– Валим! – скомандовал Иннокентий.
Из соседних улиц выскочили и остальные амазонки, с разными, преимущественно недружелюбными, предметами – и криками.
Уже и вьюга нам была не страшна! Обмерзшими и какими-то молчаливыми мы вскарабкались на гору, на нашу базу…
Как и положено у русских людей – последовал долгий мучительный самоанализ, переоценка ценностей. Мы поняли, что дальше катиться нам некуда: предел!
По возвращении в город Вячеслав, Михаил, Иннокентий и я сразу же женились на своих девушках, которым столько уже лет до того морочили голову, а Иннокентий к тому же вступил в Коммунистическую партию, а затем разбогател. Так что и политика порой приносит плоды.
5
Но меня уже ждала другая стезя.
Аудитория поднималась амфитеатром, и он сидел на самом верху.
– Пусть староста еще прочтет! – крикнул он оттуда.
Староста литературного кружка – это я.
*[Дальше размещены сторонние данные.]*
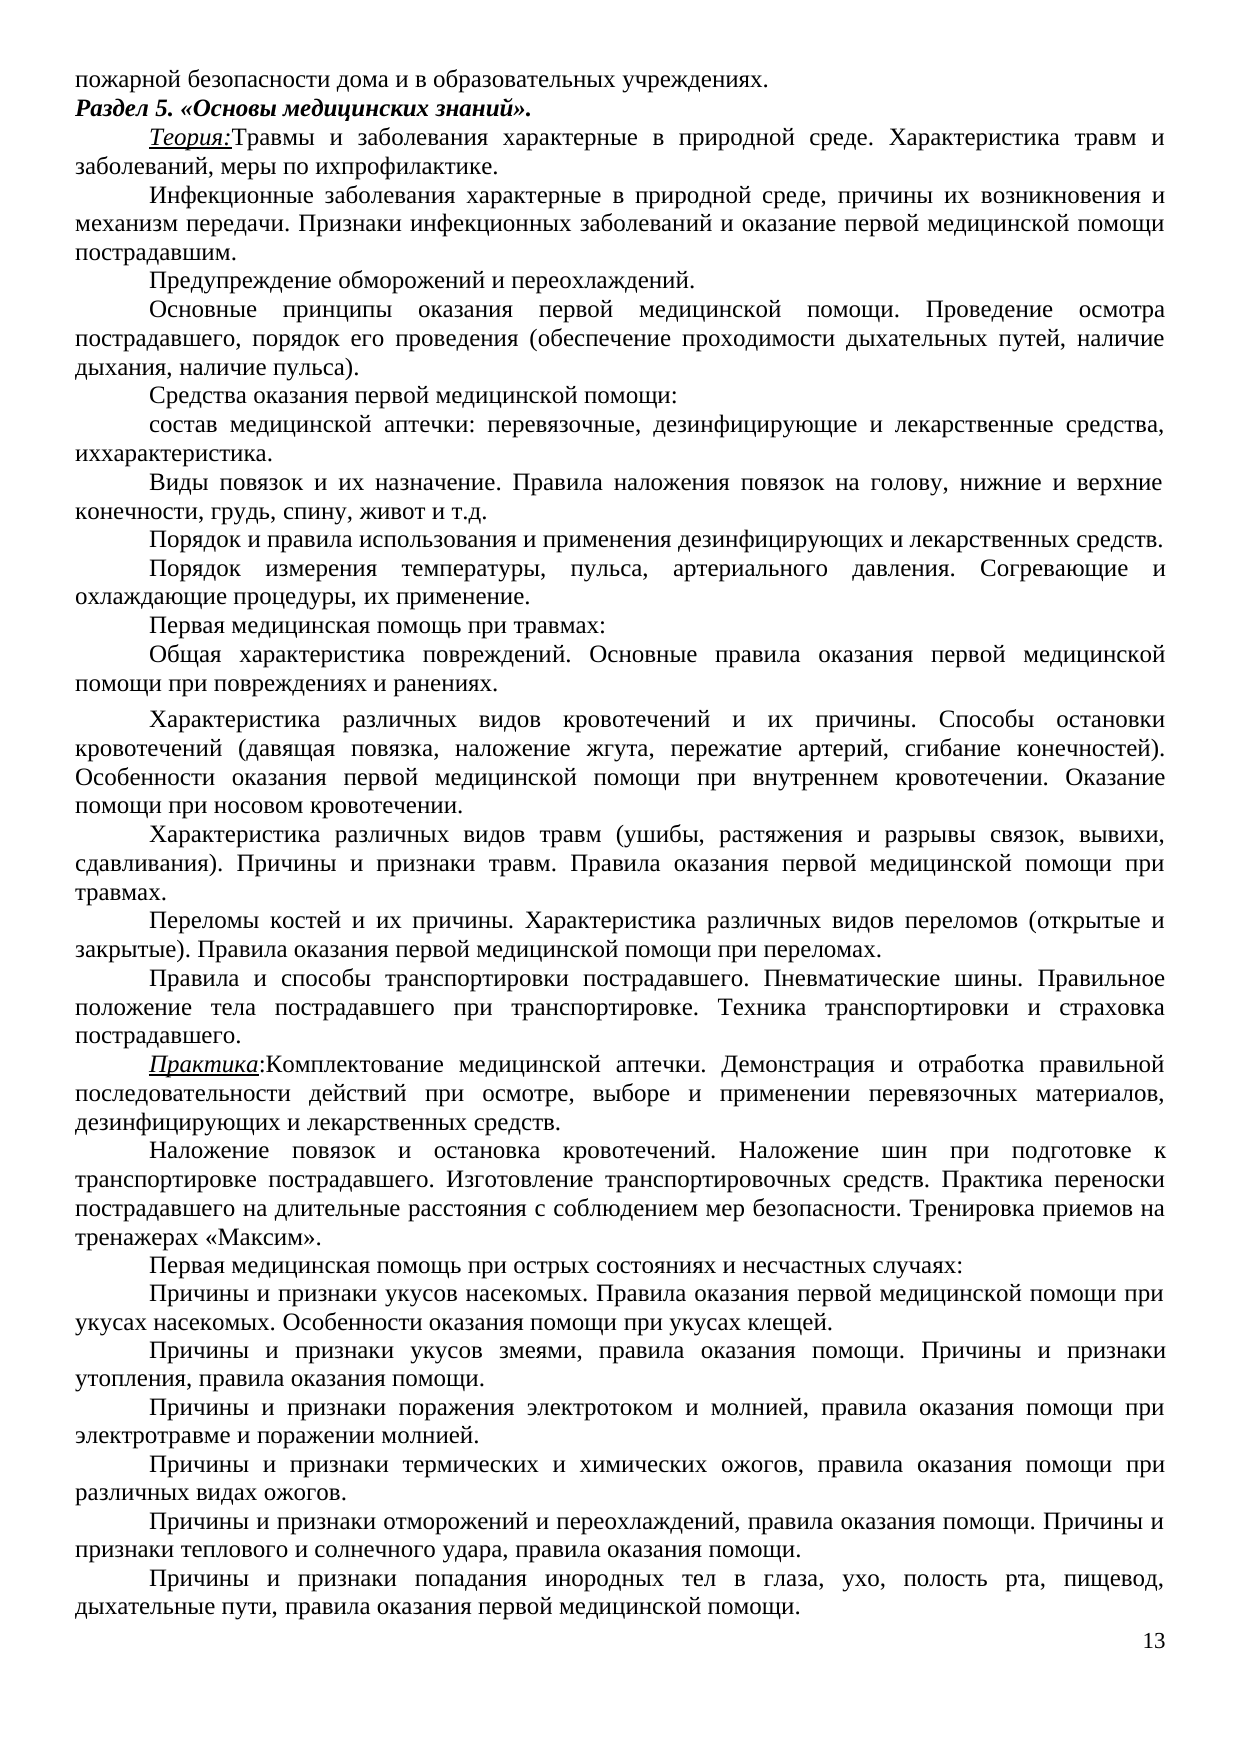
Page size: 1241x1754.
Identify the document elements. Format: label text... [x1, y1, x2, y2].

text Порядок измерения температуры, пульса, артериального давления. Согревающие и охлаждающие процедуры, их применение. [75, 553, 1166, 610]
text Причины и признаки отморожений и переохлаждений, правила оказания помощи. Причины и признаки теплового и солнечного удара, правила оказания помощи. [75, 1507, 1165, 1563]
text Предупреждение обморожений и переохлаждений. [149, 266, 1178, 294]
text Причины и признаки укусов змеями, правила оказания помощи. Причины и признаки утопления, правила оказания помощи. [75, 1336, 1166, 1392]
text Переломы костей и их причины. Характеристика различных видов переломов (открытые и закрытые). Правила оказания первой медицинской помощи при переломах. [75, 905, 1166, 963]
text Инфекционные заболевания характерные в природной среде, причины их возникновения и механизм передачи. Признаки инфекционных заболеваний и оказание первой медицинской помощи пострадавшим. [75, 180, 1166, 266]
text Первая медицинская помощь при травмах: [149, 610, 1178, 639]
text состав медицинской аптечки: перевязочные, дезинфицирующие и лекарственные средства, иххарактеристика. [75, 409, 1165, 467]
text Наложение повязок и остановка кровотечений. Наложение шин при подготовке к транспортировке пострадавшего. Изготовление транспортировочных средств. Практика переноски пострадавшего на длительные расстояния с соблюдением мер безопасности. Тренировка приемов на тренажерах «Максим». [75, 1135, 1166, 1250]
text Характеристика различных видов кровотечений и их причины. Способы остановки кровотечений (давящая повязка, наложение жгута, пережатие артерий, сгибание конечностей). Особенности оказания первой медицинской помощи при внутреннем кровотечении. Оказание помощи при носовом кровотечении. [75, 704, 1165, 819]
text Первая медицинская помощь при острых состояниях и несчастных случаях: [149, 1250, 1178, 1279]
text Основные принципы оказания первой медицинской помощи. Проведение осмотра пострадавшего, порядок его проведения (обеспечение проходимости дыхательных путей, наличие дыхания, наличие пульса). [75, 294, 1165, 381]
text Характеристика различных видов травм (ушибы, растяжения и разрывы связок, вывихи, сдавливания). Причины и признаки травм. Правила оказания первой медицинской помощи при травмах. [75, 819, 1165, 905]
text Раздел 5. «Основы медицинских знаний». [75, 94, 1178, 122]
text Порядок и правила использования и применения дезинфицирующих и лекарственных средств. [149, 524, 1178, 553]
text Теория:Травмы и заболевания характерные в природной среде. Характеристика травм и заболеваний, меры по ихпрофилактике. [75, 122, 1165, 180]
text Причины и признаки поражения электротоком и молнией, правила оказания помощи при электротравме и поражении молнией. [75, 1393, 1165, 1449]
text Правила и способы транспортировки пострадавшего. Пневматические шины. Правильное положение тела пострадавшего при транспортировке. Техника транспортировки и страховка пострадавшего. [75, 963, 1165, 1049]
text Средства оказания первой медицинской помощи: [149, 381, 1178, 409]
text Практика:Комплектование медицинской аптечки. Демонстрация и отработка правильной последовательности действий при осмотре, выборе и применении перевязочных материалов, дезинфицирующих и лекарственных средств. [75, 1049, 1165, 1135]
text Общая характеристика повреждений. Основные правила оказания первой медицинской помощи при повреждениях и ранениях. [75, 639, 1166, 696]
text Причины и признаки термических и химических ожогов, правила оказания помощи при различных видах ожогов. [75, 1450, 1165, 1506]
text Причины и признаки попадания инородных тел в глаза, ухо, полость рта, пищевод, дыхательные пути, правила оказания первой медицинской помощи. [75, 1564, 1165, 1620]
text Виды повязок и их назначение. Правила наложения повязок на голову, нижние и верхние конечности, грудь, спину, живот и т.д. [75, 467, 1164, 524]
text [75, 64, 1165, 93]
text Причины и признаки укусов насекомых. Правила оказания первой медицинской помощи при укусах насекомых. Особенности оказания помощи при укусах клещей. [75, 1279, 1165, 1335]
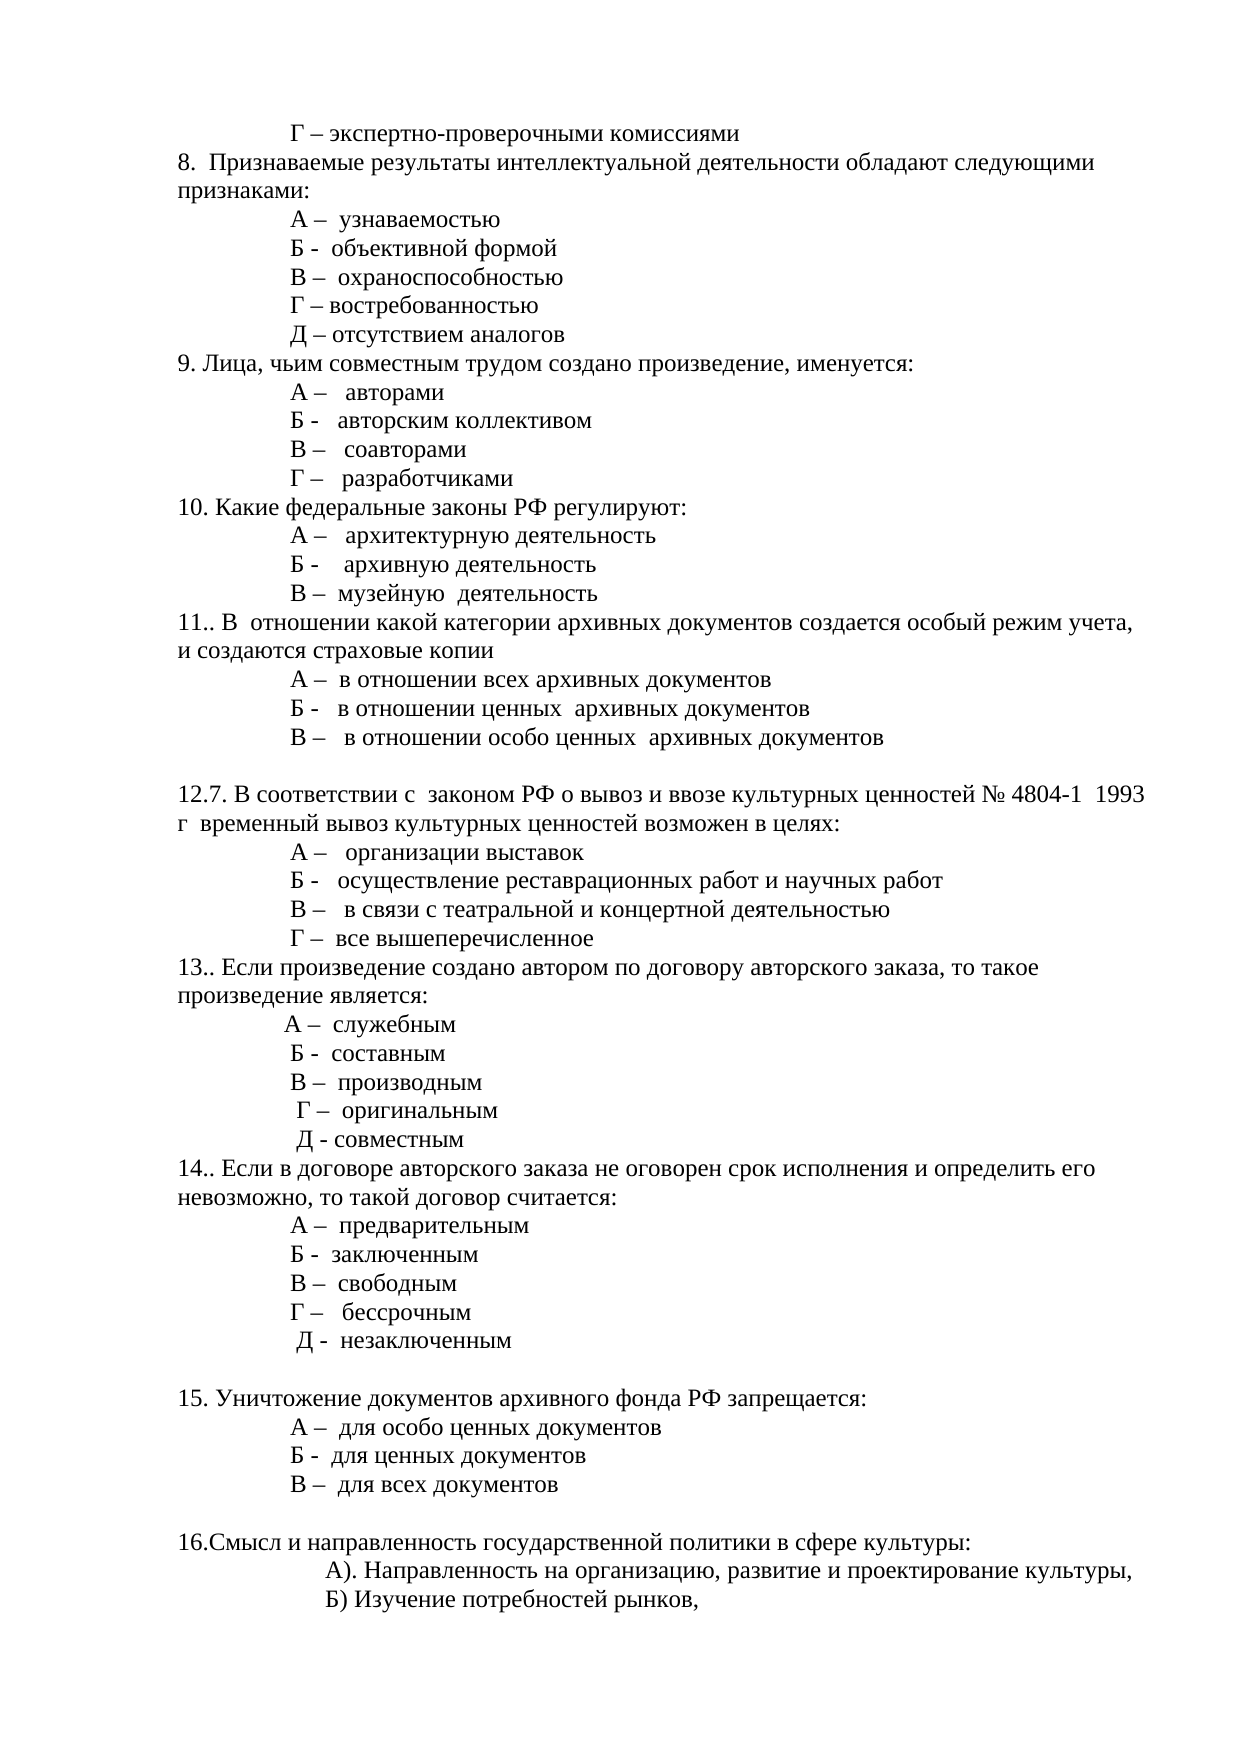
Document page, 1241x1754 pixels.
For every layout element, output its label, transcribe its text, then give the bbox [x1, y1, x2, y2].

text Г – оригинальным [177, 1096, 1152, 1124]
text 9. Лица, чьим совместным трудом создано произведение, именуется: [177, 348, 1152, 377]
text Д – отсутствием аналогов [177, 319, 1152, 348]
text А – организации выставок [177, 837, 1152, 866]
text А – авторами [177, 377, 1152, 406]
text Г – бессрочным [177, 1297, 1152, 1326]
text Б - составным [177, 1038, 1152, 1067]
text В – в связи с театральной и концертной деятельностью [177, 894, 1152, 923]
text Г – экспертно-проверочными комиссиями [177, 118, 1152, 147]
text 13.. Если произведение создано автором по договору авторского заказа, то такое произведение является: [177, 952, 1152, 1009]
text 10. Какие федеральные законы РФ регулируют: [177, 492, 1152, 521]
text В – свободным [177, 1268, 1152, 1297]
text Б - в отношении ценных архивных документов [177, 693, 1152, 722]
text В – охраноспособностью [177, 262, 1152, 291]
text А – архитектурную деятельность [177, 521, 1152, 549]
text А – предварительным [177, 1211, 1152, 1239]
text 8. Признаваемые результаты интеллектуальной деятельности обладают следующими признаками: [177, 147, 1152, 204]
text В – музейную деятельность [177, 578, 1152, 607]
text Б - авторским коллективом [177, 406, 1152, 434]
text Б - заключенным [177, 1239, 1152, 1268]
text Д - незаключенным [177, 1326, 1152, 1354]
text Б - для ценных документов [177, 1441, 1152, 1469]
text А – для особо ценных документов [177, 1412, 1152, 1441]
text В – в отношении особо ценных архивных документов [177, 722, 1152, 751]
text 12.7. В соответствии с законом РФ о вывоз и ввозе культурных ценностей № 4804-1 1993 г временный вывоз культурных ценностей возможен в целях: [177, 779, 1152, 837]
text Д - совместным [177, 1124, 1152, 1153]
text 14.. Если в договоре авторского заказа не оговорен срок исполнения и определить его невозможно, то такой договор считается: [177, 1153, 1152, 1211]
text 15. Уничтожение документов архивного фонда РФ запрещается: [177, 1383, 1152, 1412]
text 11.. В отношении какой категории архивных документов создается особый режим учета, и создаются страховые копии [177, 607, 1152, 664]
text Б - объективной формой [177, 233, 1152, 262]
text Г – все вышеперечисленное [177, 923, 1152, 952]
text Б - архивную деятельность [177, 549, 1152, 578]
text 16.Смысл и направленность государственной политики в сфере культуры: [177, 1527, 1152, 1556]
text В – производным [177, 1067, 1152, 1096]
text А). Направленность на организацию, развитие и проектирование культуры, [325, 1556, 1152, 1584]
text А – узнаваемостью [177, 204, 1152, 233]
text Б - осуществление реставрационных работ и научных работ [177, 866, 1152, 894]
text Г – разработчиками [177, 463, 1152, 492]
text А – в отношении всех архивных документов [177, 664, 1152, 693]
text В – соавторами [177, 434, 1152, 463]
text Г – востребованностью [177, 291, 1152, 319]
text Б) Изучение потребностей рынков, [325, 1584, 1152, 1613]
text А – служебным [177, 1009, 1152, 1038]
text В – для всех документов [177, 1469, 1152, 1498]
Я, конечно, знал всех местных знаменитостей. То есть слышал о них, начиная с Гиндина, Рябкина и Рыжова – авторов знаменитой «Весны в ЛЭТИ», на несколько лет затмившей все, происходившее в нашем городе. Но они уже отучились, и все ушли в литературные профессионалы. Из более поздних я слышал, конечно, и о Марамзине, прославившемся своим буйным поведением еще в институте и теперь пишущем гениальные рассказы, которые, естественно, все боятся печатать. Известный уже… хотя бы правоохранительным органам. Просто так запрещать не будут!
Из института мы вышли вместе. Я поглядывал на него. Восточные скулы. Прилипшая от пота ко лбу черная челка. Маленькие глазки его жгли меня насквозь, словно угли. Ну? Что? Так и будем идти? – как бы спрашивал он. Так просто, ровно и гладко, как ходят и живут все, он никогда не жил и не ходил. Мы прошли с ним метров десять вдоль решетки Ботанического сада – видно, это был максимум скуки, на который он соглашался. Но тут терпение его иссякло. Он оторвался от меня и стремительно догнал идущую далеко впереди пожилую тучную женщину в растоптанных туфлях, с двумя тяжелыми сетками в руках.
«Ну вот, увидел какую-то свою родственницу, – решил я. – Сейчас возьмет ее сетки и уйдет с ней. И моя еле наметившаяся связь с большой литературой растает навсегда!»
С замиранием сердца я понимал, что встретил человека исключительного, с которым резко изменится моя судьба. Но к совсем резким изменениям не был готов. Хотя их жаждал. Но новый друг мой сбежал… Нет – не сбежал. И то не родственница! – понял вдруг я. Как-то слишком много и быстро, идя рядом с ней, он говорил и прикасался при этом вовсе не к сеткам. Потом он так же бегом вернулся ко мне и, беззаботно улыбаясь, пошел рядом.
– А, ничего не вышло! – бодро проговорил он.
Я оторопел.
– А что, собственно, тут могло выйти? – удивленно подумал я.
Я, конечно, догадывался, что иногда у мужчин и женщин что-то выходит. Но так – кидаться за первой же и это ей предлагать?! Марамзин, как я чувствовал, никак не был утомлен или огорчен своим неудавшимся марш-броском, их он, как я вскоре увидел, совершал по несколько сотен в день, всегда готовый к победе и ничуть не огорчаясь отказами. Без всякого перехода он с той же энергией заговорил о литературе, с упоением цитировал Андрея Платонова, о котором я раньше и не слыхал, но сразу же был сражен одними только названиями, которыми Володя сыпал, как горохом. «Сокровенный человек», «Усомнившийся Макар», «Впрок», «Ювенильное море», «Луговые мастера», «Река Потудань», «Джан». Володя цитировал огромные куски – я еле успевал их проглатывать, хотя прежде вроде неплохо все схватывал. Надо же, какими густыми бывают фразы и даже слова! При этом я совершенно не мог так стремительно и полностью, как Володя, отдаваться беседе, параллельно я отмечал, что навстречу нам попалось несколько неплохих студенток, а одна даже глянула на нас с интересом и улыбкой и вполне могла бы с нами пойти, в отличие от той пожилой полной женщины, который он абсолютно напрасно отдал столько огня. Но женщины его в тот момент не интересовали – к литературе он относился не менее, если не более, страстно. И самых очаровательных девушек равнодушно пропустил: не в ту минуту явились! Что не исключало, как вскоре понял я, что он, отключившись от литературы, тут же кинется за другой подвернувшейся женщиной. Он их настолько боготворил, что возраст, сложение, социальное положение, внешность не играли для него ровно никакой роли. В каком-то смысле более благородного рыцаря я в своей практике не встречал.